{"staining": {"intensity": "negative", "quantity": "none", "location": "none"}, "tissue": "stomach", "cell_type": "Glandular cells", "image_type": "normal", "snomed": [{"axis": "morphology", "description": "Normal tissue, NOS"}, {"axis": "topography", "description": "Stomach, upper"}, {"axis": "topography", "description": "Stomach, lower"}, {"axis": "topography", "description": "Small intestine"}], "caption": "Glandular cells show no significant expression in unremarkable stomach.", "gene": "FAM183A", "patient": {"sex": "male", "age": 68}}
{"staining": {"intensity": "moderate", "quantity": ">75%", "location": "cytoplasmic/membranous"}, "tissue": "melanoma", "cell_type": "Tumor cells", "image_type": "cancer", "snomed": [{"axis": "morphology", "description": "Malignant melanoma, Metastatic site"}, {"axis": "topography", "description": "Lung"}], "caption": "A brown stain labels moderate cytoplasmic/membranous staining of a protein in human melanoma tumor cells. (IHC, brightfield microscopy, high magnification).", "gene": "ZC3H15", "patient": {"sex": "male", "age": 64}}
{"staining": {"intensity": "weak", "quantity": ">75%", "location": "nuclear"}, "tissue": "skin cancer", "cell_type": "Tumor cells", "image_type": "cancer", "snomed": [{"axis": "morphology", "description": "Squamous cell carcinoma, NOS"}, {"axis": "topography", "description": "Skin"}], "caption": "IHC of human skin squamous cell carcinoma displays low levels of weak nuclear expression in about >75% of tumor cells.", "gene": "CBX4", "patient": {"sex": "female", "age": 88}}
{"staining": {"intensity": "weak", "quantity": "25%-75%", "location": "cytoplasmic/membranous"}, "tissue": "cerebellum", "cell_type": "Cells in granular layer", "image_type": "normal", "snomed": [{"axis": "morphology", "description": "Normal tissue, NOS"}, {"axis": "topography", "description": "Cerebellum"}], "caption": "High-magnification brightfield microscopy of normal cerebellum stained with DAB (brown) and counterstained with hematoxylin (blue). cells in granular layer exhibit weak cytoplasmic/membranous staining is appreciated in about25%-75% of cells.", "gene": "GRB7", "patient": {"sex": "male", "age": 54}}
++++++++
> WHAT TO WORK ON
In the listing above, please copy exactly the lines from the first through the one that contains "brown stain labels", and no others.

> YOUR RESPONSE
{"staining": {"intensity": "negative", "quantity": "none", "location": "none"}, "tissue": "stomach", "cell_type": "Glandular cells", "image_type": "normal", "snomed": [{"axis": "morphology", "description": "Normal tissue, NOS"}, {"axis": "topography", "description": "Stomach, upper"}, {"axis": "topography", "description": "Stomach, lower"}, {"axis": "topography", "description": "Small intestine"}], "caption": "Glandular cells show no significant expression in unremarkable stomach.", "gene": "FAM183A", "patient": {"sex": "male", "age": 68}}
{"staining": {"intensity": "moderate", "quantity": ">75%", "location": "cytoplasmic/membranous"}, "tissue": "melanoma", "cell_type": "Tumor cells", "image_type": "cancer", "snomed": [{"axis": "morphology", "description": "Malignant melanoma, Metastatic site"}, {"axis": "topography", "description": "Lung"}], "caption": "A brown stain labels moderate cytoplasmic/membranous staining of a protein in human melanoma tumor cells. (IHC, brightfield microscopy, high magnification).", "gene": "ZC3H15", "patient": {"sex": "male", "age": 64}}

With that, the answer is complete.